A few months ago, I wrote a blog post on Children’s Health Insurance Program (CHIP) funding being successfully extended for two more years. In that post, I pointed out the decision to include adult dental care coverage within Medicaid is up to each state to decide. As a result of that policy, millions of Americans are left without access to dental benefits. This still holds true, even though oral health is vital to overall health and lower health costs.

In the past decade alone, patients seeking treatment for dental pain in the ER doubled from 1.1 million to 2.1 million. And 80 percent of dental-related ER visits are caused by preventable conditions. This reality means our focus needs to be on providing preventive care that will ultimately cost three times less than ER visits, and save a lot of people from excruciating dental pain.

CHIP is a great example of how mandated dental coverage works. CHIP has been a critical source of health coverage for children and pregnant women who earn too much to qualify for Medicaid but too little to purchase private health insurance.
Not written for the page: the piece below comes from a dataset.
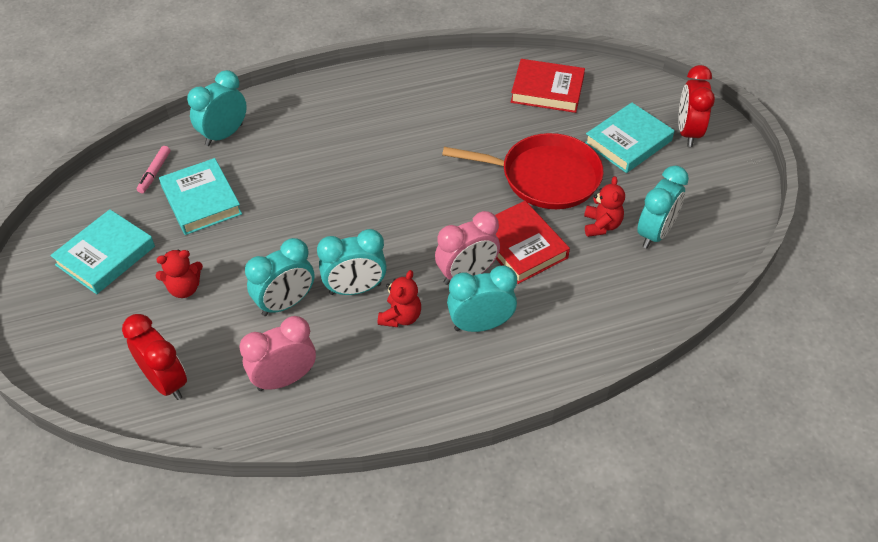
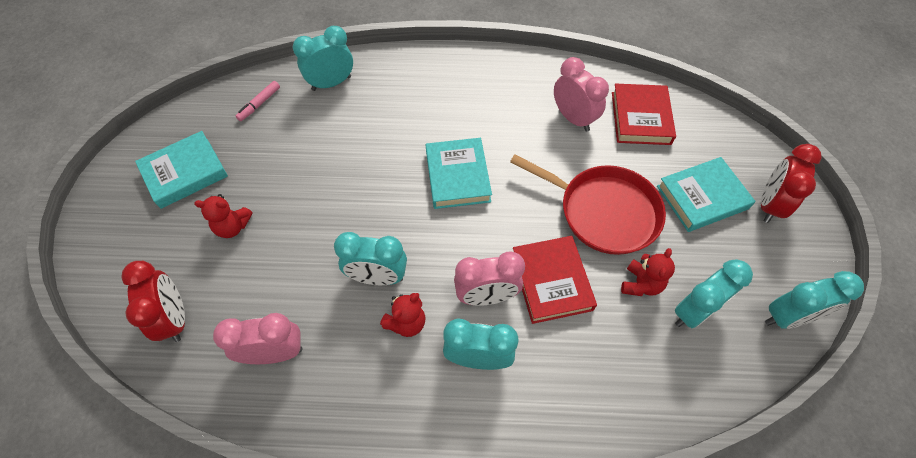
camera: 20 degrees right, 10 degrees up
turquoise book [159,158,242,235] -> turquoise book moved to [426,138,492,209]
turquoise clock [245,238,315,316] -> turquoise clock moved to [765,271,864,329]
red book [511,59,585,113] -> red book turned 60 degrees clockwise [612,84,676,145]
none -> pink clock [554,57,609,132]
It provides affordable medical and dental coverage to more than 8 million children across the country.

Coverage Leads to Improved Prevention

According to a report from the U.S. Department of Health and Human Services, 80 percent of CHIP enrollees saw a dentist in the past year, a number much higher in comparison to children who do not have coverage. That preventive care will ultimately save kids from future dental emergency visits, keep kids in school instead of at excessive dental appointments, and ensure more kids are pain-free and smiling.

Moving forward, I urge legislators to rise to the challenge: let’s continue increasing access for those in need and secure adult dental coverage under Medicaid at the federal level.

Oral health is crucial to overall health and wellness, and should be recognized as so by the law. Mandating adult dental coverage is the necessary next step towards achieving improved oral health for all.